12 comments on “Daily review 23/09/2020 ”

  1. Sacha 1

    No holes here, honest guv.


    Goldsmith said he had left the NZ Upgrade funds separate in his budget for “consistency”, despite the fact funding no longer exists and despite the fact that it makes other parts of his budget incorrect.

    On Tuesday, National changed its tune, saying it would find the missing money by raiding another fund – the National Land Transport Fund (NLTF).

    This is the NZTA’s fund that uses fuel taxes and road user charges to pay for roads and other transport programmes. This fund is worth roughly $4b a year and Governments can, should they choose, reallocate portions of that money to areas they think are worthwhile.

    But National has already raided that fund too.

  2. ScottGN 2

    Plus the NLTF is not just sitting there. Amongst other things it helps to pay for the country’s public transport networks. Goldsmith needs to explain how he will pay for this.

    • Sacha 2.1

      He knows he won't ever have to back up any of his nonsense. Talk is cheap.

      • Westykev 2.1.1

        Yeah, like the current Governments promises back in 2017 on Kiwibuild, Auckland light rail progress, reducing the number of children in material hardship, 1 billion trees over 10 years and the Dunedin Hospital build underway. Promises made before the ascension of Jacinda to Labour leader when they had between no show and shit show of gaining power.

        All politicians are full of shit, the worst ones are those that believe what they say.

        • Jester

          Yes that's true. Labour was not expecting to have to deliver on any of those.

          • Incognito

            National is clearly not expecting having to deliver on their shambolic economic plan either, holes and all. This pork-barrelling contest of over-promising and inevitable under-delivering seems to be a (or the?) reoccurring theme of our elections 🙁

        • SPC

          Yeah National promised a hospital in Dunedin 3 elections in a row and Labour so Labour not getting the build started till the second term is like magic in comparison.

          On light rail – the coalition partner wanted heavy rail tot the airport and NZ

          • SPC

            On light rail – the coalition partner wanted heavy rail to the airport and NZ Super Fund wanted to PPP build it with a Canadian partner (to share the profit return of making it a higher cost over time to government project).

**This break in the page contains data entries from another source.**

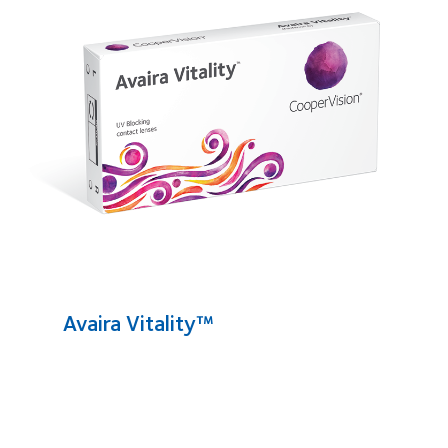
Avaira Vitality™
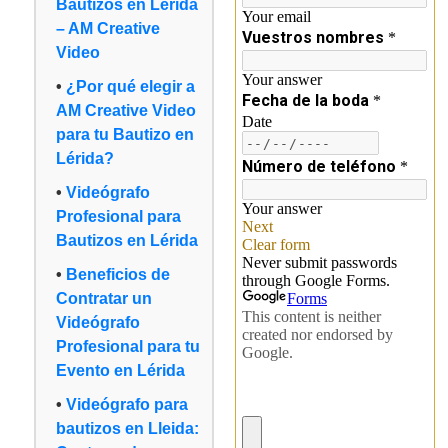
Bautizos en Lérida
– AM Creative
Video
¿Por qué elegir a
AM Creative Video
para tu Bautizo en
Lérida?
Videógrafo
Profesional para
Bautizos en Lérida
Beneficios de
Contratar un
Videógrafo
Profesional para tu
Evento en Lérida
Videógrafo para
bautizos en Lleida:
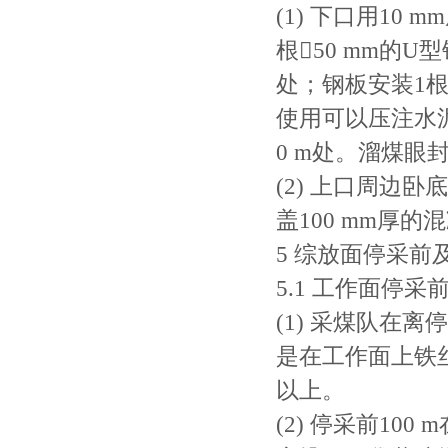
(1) 下口用1
根50 mm的
处；钢板安装1根
使用可以压注水泥
0 m处。溜煤眼
(2) 上口周边
盖100 mm厚的
5 综放面停采
5.1 工作面停
(1) 采煤队在
是在工作面上铁丝
以上。
(2) 停采前10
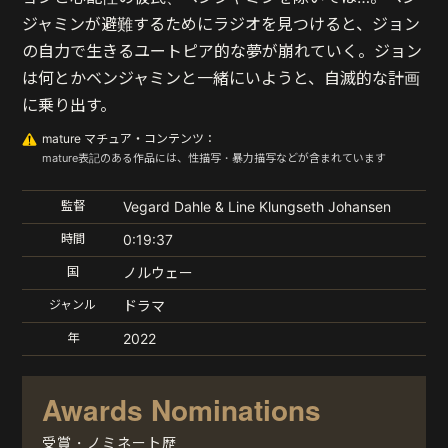
ジャミンが避難するためにラジオを見つけると、ジョン
の自力で生きるユートピア的な夢が崩れていく。ジョン
は何とかベンジャミンと一緒にいようと、自滅的な計画
に乗り出す。
mature マチュア・コンテンツ：
mature表記のある作品には、性描写・暴力描写などが含まれています
監督
Vegard Dahle & Line Klungseth Johansen
時間
0:19:37
国
ノルウェー
ジャンル
ドラマ
年
2022
Awards Nominations
受賞・ノミネート歴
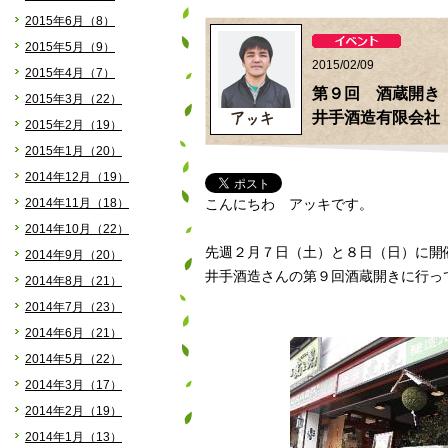
2015年6月（8）
2015年5月（9）
2015/02/09
2015年4月（7）
第９回 酒蔵開き
2015年3月（22）
井手酒造有限会社
2015年2月（19）
2015年1月（20）
2014年12月（19）
2014年11月（18）
こんにちわ アッキです。
2014年10月（22）
先週２月７日（土）と８日（日）に開
2014年9月（20）
井手酒造さんの第９回酒蔵開きに行っ
2014年8月（21）
2014年7月（23）
2014年6月（21）
2014年5月（22）
2014年3月（17）
2014年2月（19）
2014年1月（13）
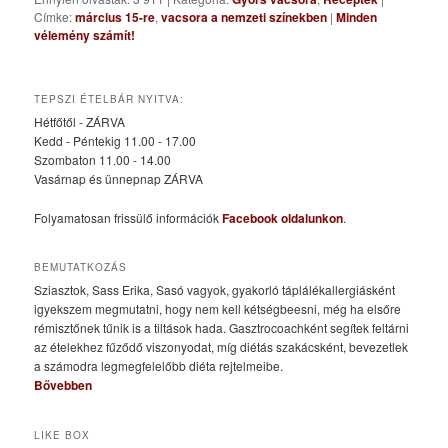
Címke:
március 15-re
,
vacsora a nemzeti színekben
|
Minden
vélemény számít!
TEPSZI ÉTELBÁR NYITVA:
Hétfőtől - ZÁRVA
Kedd - Péntekig 11.00 - 17.00
Szombaton 11.00 - 14.00
Vasárnap és ünnepnap ZÁRVA
Folyamatosan frissülő információk
Facebook oldalunkon
.
BEMUTATKOZÁS
Sziasztok, Sass Erika, Sasó vagyok, gyakorló táplálékallergiásként
igyekszem megmutatni, hogy nem kell kétségbeesni, még ha elsőre
rémisztőnek tűnik is a tiltások hada. Gasztrocoachként segítek feltárni
az ételekhez fűződő viszonyodat, míg diétás szakácsként, bevezetlek
a számodra legmegfelelőbb diéta rejtelmeibe.
Bővebben
LIKE BOX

            Not sure how anyone expected 1B trees in 10 years within 3 years.

            It’s over 250M so far.


            Reducing the number of children in material hardship – did you look at the 2019 report – it's survey method said it did not include the full year impact of the government's package. A little detail your guru DPF left for people to find in the footnotes of his KB campaign release.

            • SPC

              The claim of not reducing material hardship is based on this report

              Impact of Government policy changes on Child Poverty The Government introduced its Families Package in July 2018 (changes to the Accommodation Supplement came into force earlier).

              The 2018/19 HES was conducted over 12 months from July 2018 to June 2019 and collected annual income for the 12 months prior to the interview.
              This means that the incomes of households interviewed in 2018 include some income from 2017, and only the very last households interviewed include income from the entire 2018/19 year. As such, it will take at least one more survey before these income-related policy changes will have close to their full effect on the reported annual income of all households interviewed.


  3. barry 3

    Anybody see this? Anybody else thinks it sucks?


    "dual use technology" can include some very ordinary things.


    Whereas before it was only a few countries with explicit UN arms embargoes.

    Now it is everyone except "allies". "More than 10 countries considered allies of New Zealand have been exempted from the controls, including Australia, Canada, Japan, South Korea, the United Kingdom, European Union nations, and the United States of America."

    "More controls were required as “deadlock” at the UN Security Council meant countries of concern, such as Syria, had not been placed on the arms embargo list, MFAT said."